À medida que se aproxima o tempo da Ressurreição e que o subsidio de Páscoa é depositado nas contas dos trabalhadores do setor privado, na Quarta-feira Santa, o mercado torna-se mais movimentado.
No entanto, no mercado de carne de Varvakio, onde tradicionalmente se compra o tradicional borrego, os talhantes não estão contentes. Segundo eles, todos os anos é pior, pois as pessoas estão a limitar as suas compras devido à pressão generalizada dos preços e à guerra no Médio Oriente, que, para além dos preços, também afeta o seu psicológico. Embora o movimento tenha aumentado em relação aos dias anteriores, é mais limitado em comparação com a Semana Santa dos anos anteriores.
George Pirlimpos, proprietário de um talho, em entrevista à Euronews confirmou haver menos consumidores: "A razão é a inflação, porque os gregos ficaram mais pobres e os produtos ficaram mais caros, mas também a guerra, porque está no subconsciente das pessoas guardar algum dinheiro e gastar menos para o caso de acontecer algo pior."
George Kalogeropoulos, que tem 14 netos, diz que, à medida que recebem a sua pensão, distribuem-na durante a época da Páscoa.
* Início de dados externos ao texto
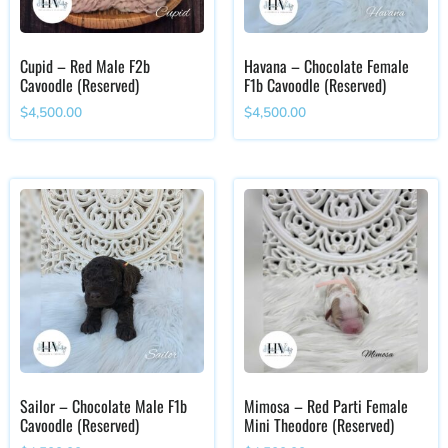
Cupid – Red Male F2b
Havana – Chocolate Female
Cavoodle (Reserved)
F1b Cavoodle (Reserved)
$
4,500.00
$
4,500.00
Sailor – Chocolate Male F1b
Mimosa – Red Parti Female
Cavoodle (Reserved)
Mini Theodore (Reserved)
Além da tradição do cordeiros, cabrito e outras carnes essenciais para a Páscoa,também os ovos vermelhos têm um lugar na mesa tradicional da Páscoa. Muitas pessoas apressam-se a comprá-los já pintados. Há quem pague em dinheiro, mas verifica-se um aumento gradual do número de pessoas que paga, mesmo pequenas quantias, com cartões de débito.
Ainda mais limitado do que nos anos anteriores é o tráfego nas lojas de presentes. A vela é um must para a Páscoa, mas as lojas que vendem algumas peças mais especiais veem os clientes a olhar mas não a comprar, como revela Rena Spyrilioti, proprietária de uma loja.
Tradicionalmente, o movimento também aumenta nestes dias nas lojas de confeitaria.
Os preços dos ovos de chocolate aumentaram em relação aos anos anteriores, acompanhando o aumento do preço do cacau a nível internacional. Com ou sem doces, mas necessariamente com borrego e ovos vermelhos, os gregos preparam-se para celebrar a Ressurreição, não se desviando das tradições que a Páscoa ortodoxa dita.